On a first course in extension fields this point does not get much attention. That is largely because we are tacitly working inside $\Omega=\Bbb{C}$, where we can merrily adjoin complex numbers to $\Bbb{Q}$ and friends. But when extending fields like $\Bbb{F}_3$ we don't have a convenient $\Omega$ at our disposal, and need to exercise some care. To make sense of $\Bbb{F}_3(5)$ we first need to interpres $5$ in the language that can extend that of $\Bbb{F}_3$. It is a stretch to assign to $5$ a meaning other than $$5=1+1+1+1+1.$$ But this gives us the decisive clue. In the field $\Bbb{F}_3$ we have $1+1+1=0$. So, by associativity of addition we must have $$5=(1+1+1)+(1+1)=0+2=2.$$ Hence we can conclude that $5$ already is an element of $\Bbb{F}_3$, and we don't need to extend it at all!
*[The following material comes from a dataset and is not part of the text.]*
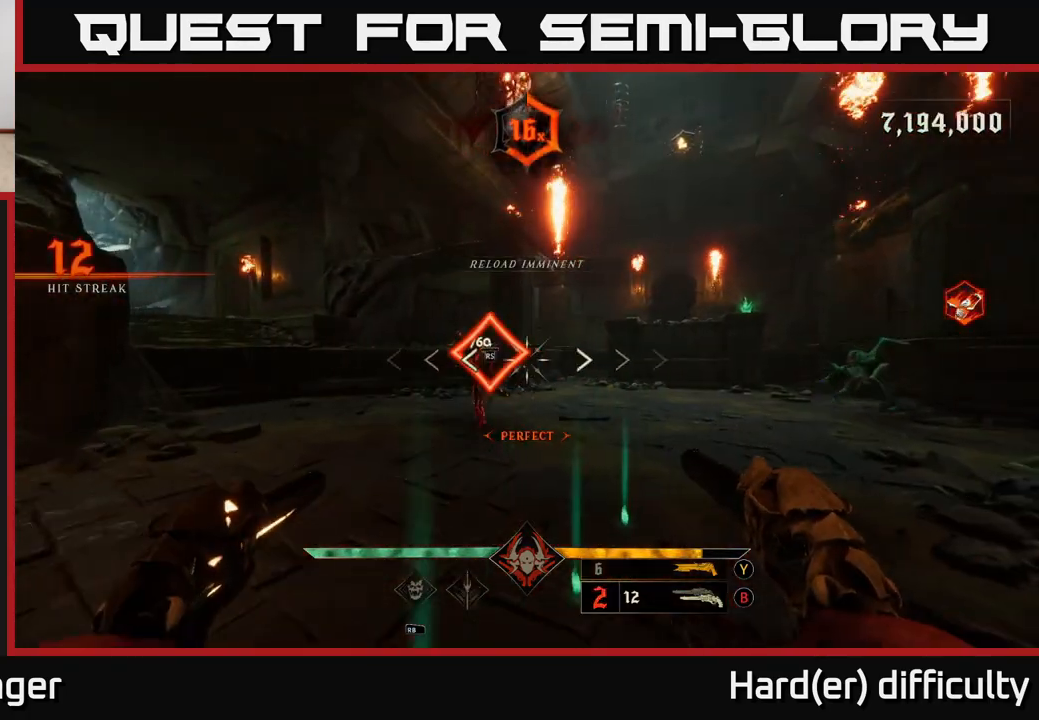
{"buttons": [], "left_stick": "center", "right_stick": "right", "events": [[50, "left_stick", "center"], [317, "right_stick", "right"]]}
The fields of the form $\Bbb{F}_3(\alpha)$, where $\alpha$ is a zero of some irreducible polynomial $f(x)\in\Bbb{F}_3[x]$, require yet another way of thinking . The usual process is to define the extension field $K=\Bbb{F}_3[x]/\langle f(x)\rangle$ as a quotient ring of the polynomial ring by the maximal ideal generated by $f(x)$. Then we can declare $\alpha$ to be the coset $x+\langle f(x)\rangle$ that is then a zero of $f(x)$ in $K$. So $K$ can, at least temporarily, assume the role of $\Omega$. At that point the usual argument shows that actually $K=\Bbb{F}_3(\alpha)$.
Another theme in the question was whether $g(x)=x^2-\alpha$ is always irreducible over $\Bbb{F}_3(\alpha)$. Here the answer is it depends. As $g(x)$ is quadratic, it is irreducible over a field $K$ (containing its coefficients) if and only if it does not have a root in $K$. If we select $\alpha$ to be a zero of $x^2+1=x^2-2$, it turns out that then $x^2-\alpha$ has a zero in $\Bbb{F}_3(\alpha)$. Because $\alpha^2+1=0$ I will denote $\alpha=i="\sqrt{-1}"$ to make the calculations easier to follow. We see that $1-i\in\Bbb{F}_3(i)$ and $$ (1-i)^2=1^2-2i+i^2=-2i=i, $$ because $-2=1$ and hence also $-2i=i$. So $g(x)=x^2-i$ factors like $$g(x)=(x-1+i)(x+1-i)\in\Bbb{F}_3(i)[x].$$ On the other hand, if we select $\alpha=1-i\in\Bbb{F}_3(i)=\Bbb{F}_3(\alpha)$ it turns out that $x^2-\alpha$ is irreducible. One way of showing that is to observe that if $\beta$ satisfies $\beta^2=\alpha$, then $\beta^4=i$, and it quickly follows that $\beta$ has multiplicative order sixteen. The multiplicative group of $F_3(\alpha)$ has only $3^2-1=8$ elements, so it cannot contain an element of order sixteen. Therefore $x^2-(1-i)$ is irreducible over $\Bbb{F}_3(1-i)=\Bbb{F}_3(i)$, and $\beta$ generates a quadratic extension of $\Bbb{F}_3(i)$. That is, a field of $3^4=81$ elements.
Compare this with extensions of rationals. The polynomial $x^2-\sqrt2$ is irreducible over $\Bbb{Q}(\sqrt2)$. For its zero, call it $\gamma$, is a root of $x^4-2$ and that polynomial is irreducible over $\Bbb{Q}$ by Eisenstein. On the other hand many elements of $L=\Bbb{Q}(\sqrt2)$ have square roots in $L$. Such as $\alpha=(1+\sqrt2)^2=3+2\sqrt2$. Hence $L(\sqrt{3+2\sqrt2})=L=\Bbb{Q}(3+2\sqrt2)$.